On gold, I notice there is now significant weakness in the chart for Total known holdings of gold ETF. Will we need to see this stabilize and turn up before any rise is likely in spot gold prices?
There is undoubtedly some liquidation of gold longs going on at present as investors price in the potential for outsized swift economic recovery. That’s also the main rationale for selling bonds since there is less need for a safe haven.
A short-term oversold condition is rapidly evolving and the pace of the decline is picking up. The initial decline from the August peak totalled $212. The decline from the November peak was $200 and the current decline from the January peak is $282 and counting.

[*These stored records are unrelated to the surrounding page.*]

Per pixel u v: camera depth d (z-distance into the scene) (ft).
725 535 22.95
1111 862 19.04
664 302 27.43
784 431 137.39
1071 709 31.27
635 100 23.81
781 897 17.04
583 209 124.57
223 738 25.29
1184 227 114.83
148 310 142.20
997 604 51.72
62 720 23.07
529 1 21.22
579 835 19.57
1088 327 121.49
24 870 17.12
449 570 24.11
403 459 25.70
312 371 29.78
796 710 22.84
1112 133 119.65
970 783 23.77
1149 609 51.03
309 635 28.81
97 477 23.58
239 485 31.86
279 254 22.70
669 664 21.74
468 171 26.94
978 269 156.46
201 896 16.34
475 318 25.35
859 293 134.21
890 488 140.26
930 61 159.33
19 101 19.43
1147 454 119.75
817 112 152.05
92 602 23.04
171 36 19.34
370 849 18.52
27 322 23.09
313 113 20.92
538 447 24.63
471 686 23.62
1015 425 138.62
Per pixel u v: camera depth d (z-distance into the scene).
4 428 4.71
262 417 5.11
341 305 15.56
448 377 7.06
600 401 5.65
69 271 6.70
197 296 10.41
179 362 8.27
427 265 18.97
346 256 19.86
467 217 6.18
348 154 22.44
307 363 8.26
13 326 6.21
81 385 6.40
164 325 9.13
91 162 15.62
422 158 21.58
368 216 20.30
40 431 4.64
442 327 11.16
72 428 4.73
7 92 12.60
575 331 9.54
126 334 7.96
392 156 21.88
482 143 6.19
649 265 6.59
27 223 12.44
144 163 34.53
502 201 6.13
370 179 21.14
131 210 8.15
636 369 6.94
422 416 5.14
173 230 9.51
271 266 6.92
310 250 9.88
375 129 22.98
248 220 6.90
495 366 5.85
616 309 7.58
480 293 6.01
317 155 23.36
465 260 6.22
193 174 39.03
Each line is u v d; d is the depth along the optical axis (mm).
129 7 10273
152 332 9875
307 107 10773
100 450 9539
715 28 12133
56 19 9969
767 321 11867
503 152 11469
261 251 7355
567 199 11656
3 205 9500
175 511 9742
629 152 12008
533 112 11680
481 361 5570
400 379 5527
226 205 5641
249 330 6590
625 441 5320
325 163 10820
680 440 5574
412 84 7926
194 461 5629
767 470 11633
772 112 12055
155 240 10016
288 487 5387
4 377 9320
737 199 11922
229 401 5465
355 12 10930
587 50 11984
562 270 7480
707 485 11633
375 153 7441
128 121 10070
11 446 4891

The first clear upward dynamic will signal a low of at least near-term, and potentially, medium-term significance.
Rising government bond yields are not some esoteric oddity. They represent the benchmark against which the returns of all other asset classes are measured. The recent bifurcation of the Nasdaq-100 and the S&P500 tells a broader story of the relative underperformance of interest rate sensitive assets.
Gold does best in a negative real interest rate environment. Investors are less convinced that condition is going to persist which is why gold is selling off. However, as the Treasury’s massive pile of cash is drawn down from the Fed, it represents a massive source of new liquidity. The fact that it is not favouring momentum stocks tells us it will have a material impact on inflation expectations which is why value is outperforming.
Gold’s uptrend will resume when the majority of investors see that the only plan for the 2020 debt splurge is to inflate it away.